Effingham County herded its students into its educational institutions last week. Bowing to pressure from the rest of Georgia, the Savannah Chatham County Public School System conformed to start two weeks early this year on the 12th, chopping away those last indolent hours.
In a pragmatic context, it's all perfectly logical.
"We moved the calendar up two weeks to allow the semester to end before the December break. That way, students can take their exams before they go out on break," explained District 1 School Board member Julie Wade after I sent her a whiny e-mail about stolen childhoods and essential golf course exploration and the underrated value of staring off into space for hours at a time.

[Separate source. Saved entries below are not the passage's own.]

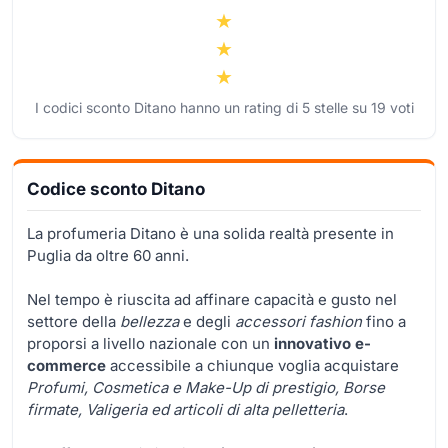
I codici sconto Ditano hanno un rating di
5
stelle su
19
voti
Codice sconto Ditano
La profumeria Ditano è una solida realtà presente in
Puglia da oltre 60 anni.
Nel tempo è riuscita ad affinare capacità e gusto nel
settore della
bellezza
e degli
accessori fashion
fino a
proporsi a livello nazionale con un
innovativo e-
commerce
accessibile a chiunque voglia acquistare
Profumi, Cosmetica e Make-Up di prestigio, Borse
firmate, Valigeria ed articoli di alta pelletteria
.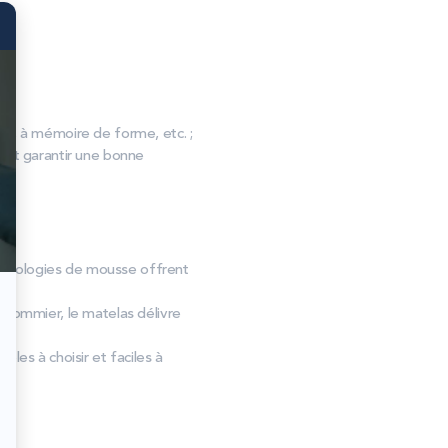
, à mémoire de forme, etc. ;
s et garantir une bonne
technologies de mousse offrent
 sommier, le matelas délivre
les à choisir et faciles à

A public school parent herself, Wade too lamented the loss of August's days of sloth, but pointed out that the shift also "aligns our district with the rest of the state for state testing purposes."
Falling into line means presenting a unified front for Race to the Top, the kill-or-be-killed competition between states for federal educational funding. Georgia garnered an extra $400 million in 2010 and is struggling with the implementation of teacher evaluation systems, posing a risk to the flow of any continued cash.
While none of that money goes to the arts or school gardens, a couple of weeks seems a small price to keep schools open.
Besides, Wade promised, "We will get out by Memorial Day and have a regular summer next year."
But what about the summer after that? Will the Devils whisper insidious things about idle hands in the BOE's ears, spurring a decision to hold school all the time?
The concept of year-round school is heralded as genius by some, allowing for increased productivity from students and less stress on working parents. Sounds like a gawdamn gerbil wheel to me, a way to suck the very last vestiges of imagination from the human spirit and turn our kids into little C3POs.
As columnist Kerry Dougherty wrote in the Virginian-Pilot, "We can only hope that in a decade or two, year-round schools will be tossed atop the slagheap of American educational experiments."
Fortunately, Wade swears that Chatham County is not touching the possibility of year-round school with a 10-foot pole.(Maybe someday day, though, we will align ourselves with the rest of the world and its handy-dandy universal metric system.)
Still, as I buy up khaki pants and neoprene lunch bags for the new school year, I'm feeling sad for my own kids, who will never know the dormant possibilities of August's torpid emptiness.
Maybe I'll lock them outside with the garden hose for a few hours, just to give them a taste.